Others are of the view that no matter the surge in prices, the revenue loss owing to production shortfall cannot be made up.
For the first time ever, average tea prices
in the country’s auctions rose by 40-60 per cent, driven by strong buyer demand and a huge shortfall.
According to Tea Board data, in the first auction held in May, prices surged by over 52 per cent to Rs 217.12 per kg in Guwahati.
In a similar auction in Siliguri, prices surged by around 39 per cent to Rs 204.25 a kg. By mid-May, prices in Guwahati rose by 61 per cent to Rs 217.12 while Siliguri maintained the 39 per cent surge.
“This is a record for Indian tea industry and such a price surge has happened for the first time in the country. Buyer demand has been extremely strong, which pulled up prices significantly,” said Dinesh Bihani, secretary of the Guwahati Tea Auction Buyers’ Association (GTABA).
Industry officials have been saying that there is practically no tea with the buyers as the lockdown, which hit tea production direly, took place just when fresh teas of the season had started to pour in.
“So far, prices have been good as there is a huge scarcity of tea in the system. The price rise can benefit plantation companies only if it sustains till end-July, when the second flush tea auctions will be over,” said Atul Asthana, managing director at the Goodricke Group.
Industry officials feel that given the scarcity and demand from buyers, the momentum of price increase is likely to be sustained.

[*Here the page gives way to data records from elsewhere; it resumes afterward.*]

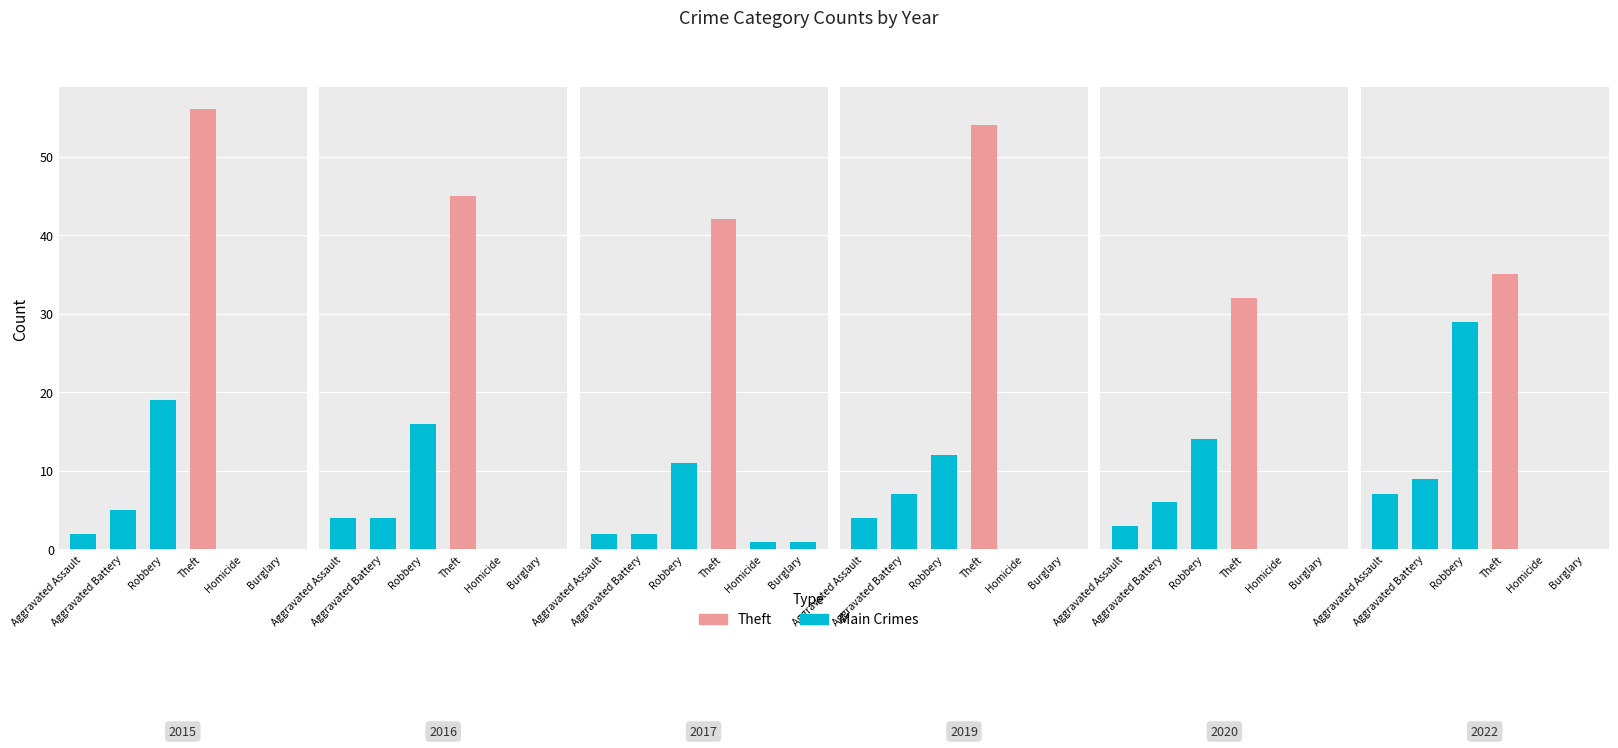

Reading right to left, what are all the values shown in this chart?

2015: 5=0	4=0	3=56	2=19	1=5	0=2
2017: 5=1	4=1	3=42	2=11	1=2	0=2
2020: 5=0	4=0	3=32	2=14	1=6	0=3
2022: 5=0	4=0	3=35	2=29	1=9	0=7
2016: 5=0	4=0	3=45	2=16	1=4	0=4
2019: 5=0	4=0	3=54	2=12	1=7	0=4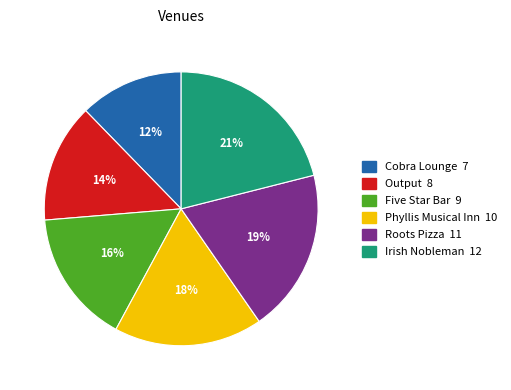

Count the number of slices in the pie.

6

According to the Indian Tea Association (ITA), the country has already registered a 120-140 million kg (mkg) shortfall in production. This is likely to spill over to next year. Under the prevalent weather conditions, production is expected to be normal. Over-production, which can make up for the lost crop, is being ruled out.
Goodricke has already lost 1.65 mkg of crop, representing eight per cent of the total annual production, which is resulting in a Rs 54.4 crore impact. Warren Tea has registered an estimated crop loss of 1.35 mkg, representing approximately 18 per cent of the expected annual production.
Asthana said Goodricke usually makes up for 30 per cent of its annual crop by June but so far this year, it has been able to produce 20 per cent.
“There has been a significant shift both from producers as well as buyers to improve quality, which can spur prices. The age of sub-standard teas is nearing its end,” said Asthana.
However, Warren Tea said with firm market prices, quality teas are fetching around Rs 30-40 kg higher rates prevailing during the same period of last year.
Others are of the view that despite the surge in prices, the revenue loss owing to production shortfall cannot be made up.